Setting custom search engine indexing for a “dynamic WordPress page” with htaccess

You’ll need the Header set .... directive, but to set it conditionally based on the URL. One way of doing this is to use mod_rewrite to set an environment variable (eg. ROBOTS_INDEX) when your URL criteria are met (for the URLs you want indexed) and use the env= argument to the Header directive to conditionally set the X-Robots-Tag header when this env var is not set.

I found it easier to express the logic in this manner, rather than checking for the URLs that you don’t want indexed (and setting the opposite env var, eg. ROBOTS_NOINDEX). And setting the response header when the var is set.

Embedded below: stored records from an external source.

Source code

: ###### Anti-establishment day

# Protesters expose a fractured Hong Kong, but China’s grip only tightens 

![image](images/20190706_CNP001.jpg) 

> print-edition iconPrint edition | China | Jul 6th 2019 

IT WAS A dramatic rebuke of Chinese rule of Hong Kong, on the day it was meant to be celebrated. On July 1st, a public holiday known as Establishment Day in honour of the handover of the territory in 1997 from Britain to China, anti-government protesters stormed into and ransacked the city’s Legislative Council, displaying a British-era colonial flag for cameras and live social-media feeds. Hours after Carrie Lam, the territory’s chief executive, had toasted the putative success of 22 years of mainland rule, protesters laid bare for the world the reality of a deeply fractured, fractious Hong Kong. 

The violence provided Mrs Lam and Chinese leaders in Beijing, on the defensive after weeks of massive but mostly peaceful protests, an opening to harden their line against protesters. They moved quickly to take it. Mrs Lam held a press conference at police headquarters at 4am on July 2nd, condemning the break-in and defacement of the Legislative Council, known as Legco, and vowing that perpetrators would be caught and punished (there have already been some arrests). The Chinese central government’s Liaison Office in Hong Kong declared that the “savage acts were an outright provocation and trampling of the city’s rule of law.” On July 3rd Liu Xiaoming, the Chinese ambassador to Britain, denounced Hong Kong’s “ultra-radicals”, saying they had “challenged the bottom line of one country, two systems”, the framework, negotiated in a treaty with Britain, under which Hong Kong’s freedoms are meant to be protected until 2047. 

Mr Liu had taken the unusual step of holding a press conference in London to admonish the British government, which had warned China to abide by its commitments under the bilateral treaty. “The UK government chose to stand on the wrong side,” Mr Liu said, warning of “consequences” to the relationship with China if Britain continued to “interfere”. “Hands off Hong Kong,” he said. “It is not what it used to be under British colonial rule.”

Although it may be worth researching this approach some more.

You’ll need to use mod_rewrite, as opposed to mod_setenvif, to set the env var, since you need to examine the query string portion of the URL. (The SetEnvIf directive only allows you to examine the URL-path portion of the URL.)

The complication is that these parameters can be in any order and there can be additional parameters not related that need to be ignored. And that the URL parameter values cannot be mixed, ie. para_a=1&para_b=2 is presumably a “noindex” situation.

  1. Set the env var ROBOTS_INDEX when the URLs you want indexed are requested. Note that these mod_rewrite directives must go before the WordPress front-controller. ie. before the # BEGIN WordPress section.

    # INDEXABLE: Any request that does not include a query string
    # Includes /example-page (no query string at all)
    RewriteCond %{QUERY_STRING} ^$
    RewriteRule ^ - [E=ROBOTS_INDEX:1]
    
    # INDEXABLE: /example-page?para_a=1&para_b=1 (parameters in any order)
    RewriteCond %{QUERY_STRING} (^|&)para_a=1($|&)
    RewriteCond %{QUERY_STRING} (^|&)para_b=1($|&)
    RewriteRule ^example-page$ - [E=ROBOTS_INDEX:1]
    
    # INDEXABLE: /example-page?para_a=2&para_b=2 (parameters in any order)
    RewriteCond %{QUERY_STRING} (^|&)para_a=2($|&)
    RewriteCond %{QUERY_STRING} (^|&)para_b=2($|&)
    RewriteRule ^example-page$ - [E=ROBOTS_INDEX:1]
    
  2. Conditionally set the X-Robots-Tag header when the env var is not set. Note the ! negation prefix on the env var.

    Header set X-Robots-Tag "noindex" env=!ROBOTS_INDEX
    

However, I do feel there is a better “WordPress” way of doing this, without using .htaccess?